§ What the task requires: Copy the records that follow exactly, leaving nothing out.

"""

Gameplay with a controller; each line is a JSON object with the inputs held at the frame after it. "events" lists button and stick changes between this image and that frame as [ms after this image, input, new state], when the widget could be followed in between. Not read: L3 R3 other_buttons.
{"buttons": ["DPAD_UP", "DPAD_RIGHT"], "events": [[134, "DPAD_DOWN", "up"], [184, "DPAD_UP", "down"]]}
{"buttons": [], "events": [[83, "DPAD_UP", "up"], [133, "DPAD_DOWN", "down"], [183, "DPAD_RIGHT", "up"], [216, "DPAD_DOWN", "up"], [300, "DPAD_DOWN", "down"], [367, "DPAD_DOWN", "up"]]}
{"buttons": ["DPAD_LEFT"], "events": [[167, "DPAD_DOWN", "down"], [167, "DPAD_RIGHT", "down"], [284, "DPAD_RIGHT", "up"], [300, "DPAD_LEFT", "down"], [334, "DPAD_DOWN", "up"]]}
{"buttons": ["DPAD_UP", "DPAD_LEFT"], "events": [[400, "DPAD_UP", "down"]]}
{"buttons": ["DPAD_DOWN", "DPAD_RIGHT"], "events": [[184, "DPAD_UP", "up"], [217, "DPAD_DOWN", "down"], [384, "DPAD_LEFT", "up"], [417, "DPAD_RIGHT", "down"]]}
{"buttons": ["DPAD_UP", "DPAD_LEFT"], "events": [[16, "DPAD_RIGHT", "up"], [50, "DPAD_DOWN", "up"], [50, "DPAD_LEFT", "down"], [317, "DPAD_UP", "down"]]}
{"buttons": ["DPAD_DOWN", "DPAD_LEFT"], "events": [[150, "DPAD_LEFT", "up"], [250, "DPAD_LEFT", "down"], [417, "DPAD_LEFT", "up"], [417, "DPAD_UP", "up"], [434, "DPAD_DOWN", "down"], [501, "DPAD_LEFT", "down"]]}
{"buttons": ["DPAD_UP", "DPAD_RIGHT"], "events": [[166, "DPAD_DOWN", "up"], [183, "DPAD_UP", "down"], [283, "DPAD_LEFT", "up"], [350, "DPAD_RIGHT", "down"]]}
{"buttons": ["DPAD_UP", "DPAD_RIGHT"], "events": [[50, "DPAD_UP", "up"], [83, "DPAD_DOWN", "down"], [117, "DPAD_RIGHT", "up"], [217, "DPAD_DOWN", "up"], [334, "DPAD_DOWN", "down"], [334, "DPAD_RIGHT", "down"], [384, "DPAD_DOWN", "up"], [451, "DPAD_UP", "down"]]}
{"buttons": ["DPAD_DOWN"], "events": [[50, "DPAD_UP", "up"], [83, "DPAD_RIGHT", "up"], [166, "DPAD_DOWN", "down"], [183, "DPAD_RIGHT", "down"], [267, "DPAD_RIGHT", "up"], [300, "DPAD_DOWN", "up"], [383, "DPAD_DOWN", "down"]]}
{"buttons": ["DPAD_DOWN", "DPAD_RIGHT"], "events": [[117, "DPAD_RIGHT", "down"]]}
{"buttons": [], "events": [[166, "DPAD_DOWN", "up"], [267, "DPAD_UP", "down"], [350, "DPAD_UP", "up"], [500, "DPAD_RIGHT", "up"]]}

"""

§ Result for this task:
Gameplay with a controller; each line is a JSON object with the inputs held at the frame after it. "events" lists button and stick changes between this image and that frame as [ms after this image, input, new state], when the widget could be followed in between. Not read: L3 R3 other_buttons.
{"buttons": ["DPAD_UP", "DPAD_RIGHT"], "events": [[134, "DPAD_DOWN", "up"], [184, "DPAD_UP", "down"]]}
{"buttons": [], "events": [[83, "DPAD_UP", "up"], [133, "DPAD_DOWN", "down"], [183, "DPAD_RIGHT", "up"], [216, "DPAD_DOWN", "up"], [300, "DPAD_DOWN", "down"], [367, "DPAD_DOWN", "up"]]}
{"buttons": ["DPAD_LEFT"], "events": [[167, "DPAD_DOWN", "down"], [167, "DPAD_RIGHT", "down"], [284, "DPAD_RIGHT", "up"], [300, "DPAD_LEFT", "down"], [334, "DPAD_DOWN", "up"]]}
{"buttons": ["DPAD_UP", "DPAD_LEFT"], "events": [[400, "DPAD_UP", "down"]]}
{"buttons": ["DPAD_DOWN", "DPAD_RIGHT"], "events": [[184, "DPAD_UP", "up"], [217, "DPAD_DOWN", "down"], [384, "DPAD_LEFT", "up"], [417, "DPAD_RIGHT", "down"]]}
{"buttons": ["DPAD_UP", "DPAD_LEFT"], "events": [[16, "DPAD_RIGHT", "up"], [50, "DPAD_DOWN", "up"], [50, "DPAD_LEFT", "down"], [317, "DPAD_UP", "down"]]}
{"buttons": ["DPAD_DOWN", "DPAD_LEFT"], "events": [[150, "DPAD_LEFT", "up"], [250, "DPAD_LEFT", "down"], [417, "DPAD_LEFT", "up"], [417, "DPAD_UP", "up"], [434, "DPAD_DOWN", "down"], [501, "DPAD_LEFT", "down"]]}
{"buttons": ["DPAD_UP", "DPAD_RIGHT"], "events": [[166, "DPAD_DOWN", "up"], [183, "DPAD_UP", "down"], [283, "DPAD_LEFT", "up"], [350, "DPAD_RIGHT", "down"]]}
{"buttons": ["DPAD_UP", "DPAD_RIGHT"], "events": [[50, "DPAD_UP", "up"], [83, "DPAD_DOWN", "down"], [117, "DPAD_RIGHT", "up"], [217, "DPAD_DOWN", "up"], [334, "DPAD_DOWN", "down"], [334, "DPAD_RIGHT", "down"], [384, "DPAD_DOWN", "up"], [451, "DPAD_UP", "down"]]}
{"buttons": ["DPAD_DOWN"], "events": [[50, "DPAD_UP", "up"], [83, "DPAD_RIGHT", "up"], [166, "DPAD_DOWN", "down"], [183, "DPAD_RIGHT", "down"], [267, "DPAD_RIGHT", "up"], [300, "DPAD_DOWN", "up"], [383, "DPAD_DOWN", "down"]]}
{"buttons": ["DPAD_DOWN", "DPAD_RIGHT"], "events": [[117, "DPAD_RIGHT", "down"]]}
{"buttons": [], "events": [[166, "DPAD_DOWN", "up"], [267, "DPAD_UP", "down"], [350, "DPAD_UP", "up"], [500, "DPAD_RIGHT", "up"]]}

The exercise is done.